What is Apache Flume?
Apache Flume is a tool for data feeding in HDFS. It accumulates, entireties, and ferries large amounts of streaming data such as log files, events from different origins like network traffic, email messages, etc. to HDFS. Flume is a highly trustworthy & distributed.
Advantages of Apache Flume
There are many benefits of Apache Flume that causes it a better alternative over others. The advantages are:
- Flume is fault-tolerant, trustworthy, and scalable.
- It can store data in centralized places like HBase & HDFS.Â
- The Apache Flume is scalable horizontally.
- If the read rate surpasses the write rate, Flume delivers a constant flow of data between reading and writing data.
- Message delivery is reliable using Flame. Flume transactions are channel-based; for each message, two transactions are maintained.
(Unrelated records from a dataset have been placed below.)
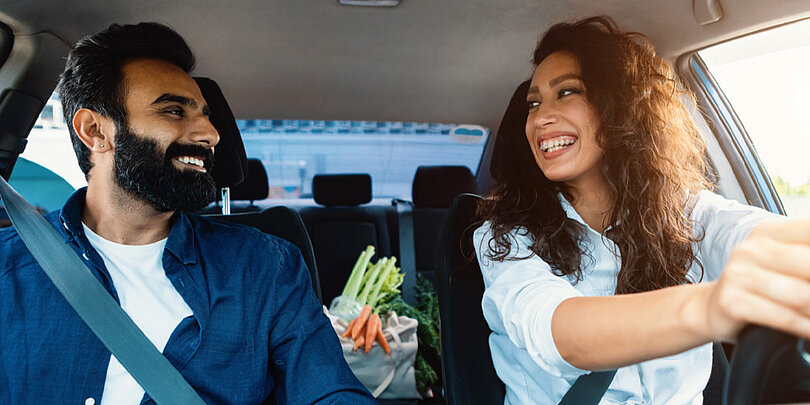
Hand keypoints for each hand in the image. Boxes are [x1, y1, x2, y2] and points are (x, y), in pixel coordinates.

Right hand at [704, 219, 809, 340]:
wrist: (712, 308)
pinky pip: (783, 317)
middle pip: (809, 264)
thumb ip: (804, 257)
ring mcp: (738, 274)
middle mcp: (751, 249)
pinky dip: (806, 327)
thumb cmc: (757, 285)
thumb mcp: (780, 261)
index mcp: (768, 233)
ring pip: (801, 295)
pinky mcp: (732, 302)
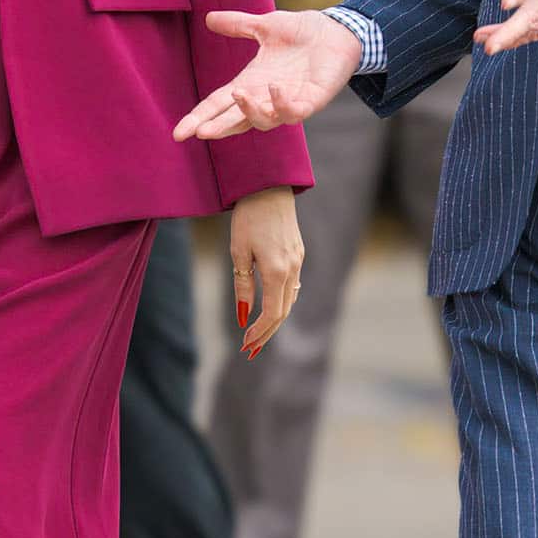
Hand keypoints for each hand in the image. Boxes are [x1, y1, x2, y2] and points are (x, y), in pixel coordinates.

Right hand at [173, 9, 361, 140]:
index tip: (178, 133)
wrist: (337, 31)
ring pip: (265, 121)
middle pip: (236, 120)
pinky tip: (276, 89)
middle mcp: (267, 97)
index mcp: (251, 83)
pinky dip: (285, 105)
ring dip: (251, 112)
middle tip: (200, 132)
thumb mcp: (264, 27)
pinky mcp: (313, 100)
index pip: (219, 105)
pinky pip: (297, 111)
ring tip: (240, 96)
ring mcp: (289, 101)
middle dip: (218, 127)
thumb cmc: (302, 32)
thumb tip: (208, 18)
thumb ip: (238, 26)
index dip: (199, 118)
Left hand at [228, 187, 303, 357]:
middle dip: (266, 333)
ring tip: (258, 334)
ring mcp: (298, 261)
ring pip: (290, 300)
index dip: (259, 332)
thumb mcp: (238, 252)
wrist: (269, 187)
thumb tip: (244, 315)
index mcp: (277, 271)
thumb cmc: (248, 218)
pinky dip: (281, 302)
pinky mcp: (298, 254)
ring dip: (275, 320)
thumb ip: (243, 285)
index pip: (272, 313)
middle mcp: (292, 269)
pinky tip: (270, 308)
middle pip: (284, 312)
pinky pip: (292, 286)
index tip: (245, 344)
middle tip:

- It sustains a comprehensive set of sources and destinations types.
- Data from multiple sources can be ingested into Hadoop.
Flume Architecture
A Flume agent has 3 components
- Flume Source
Flume source consumes events generated by the Webservers.
- Flume Channel
The data received by the Flume source is stored in one or more channels. The Flume channel keeps the data until it is passed to the Flume sink. Flume channel uses local storage to store the data.
- Flume Sink
Then Flume sink moves this data from channels to the HDFS.
Let’s First download the Apache Flume from the link given below.
https://www.apache.org/dyn/closer.lua/flume/1.9.0/apache-flume-1.9.0-bin.tar.gz
Extract the files using the following command
sudo tar -xvf apache-flume-1.9.0-bin.tar.gz
After extraction, the following folder will be created.
Creating a Twitter Application
To get tweets from twitter we need to create a twitter application. Let’s create a twitter application.
Go to https://developer.twitter.com/apps and login with your account. Click on create an app.
Fill the respective details
Find the Keys and Access Tokens tab there you can see a button named Create my access token. Click on it to develop the access token.
You need to place the above information in the configuration file.
Create a new file with the name twitter.conf in the conf folder of Flume.
MyTwitAgent.sources = Twittersource MyTwitAgent.channels = MemChannel MyTwitAgent.sinks = HDFS MyTwitAgent.sources.Twitter.type = flume.mytwittersource.MyTwitterSourceForFlume MyTwitAgent.sources.Twitter.channels = MemChannel MyTwitAgent.sources.Twitter.consumerKey = <Copy consumer key value from Twitter App> MyTwitAgent.sources.Twitter.consumerSecret = <Copy consumer secret value from Twitter App> MyTwitAgent.sources.Twitter.accessToken = <Copy access token value from Twitter App> MyTwitAgent.sources.Twitter.accessTokenSecret = <Copy access token secret value from Twitter App> MyTwitAgent.sources.Twitter.keywords = mrcreamio MyTwitAgent.sinks.HDFS.channel = MemChannel MyTwitAgent.sinks.HDFS.type = hdfs MyTwitAgent.sinks.HDFS.hdfs.path = hdfs://localhost:54310/user/hduser/flume/tweets/ MyTwitAgent.sinks.HDFS.hdfs.fileType = DataStream MyTwitAgent.sinks.HDFS.hdfs.writeFormat = Text MyTwitAgent.sinks.HDFS.hdfs.batchSize = 1000 MyTwitAgent.sinks.HDFS.hdfs.rollSize = 0 MyTwitAgent.sinks.HDFS.hdfs.rollCount = 1000 MyTwitAgent.channels.MemChannel.type = memory MyTwitAgent.channels.MemChannel.capacity = 1000 MyTwitAgent.channels.MemChannel.transactionCapacity = 1000
start the Hadoop Cluster using the commands given below.
$HADOOP_HOME/sbin/start-dfs.sh
$HADOOP_HOME/sbin/start-yarn.sh
Check by typing jps in the terminal if all the Nodes are running.
Create a directory in HDFS
Create the directory in the HDFS using the following command.
hdfs dfs -mkdir ~/twitter_data
Now Execute using the following command.
/home/supper_user/apache-flume-1.9.0-bin/bin/flume-ng agent --conf ./conf/ -f conf/twitter.conf Dflume.root.logger=DEBUG,console -n TwitterAgent
The streaming of tweets into HDFS will start. Given below is the screenshot of the command prompt while fetching tweets.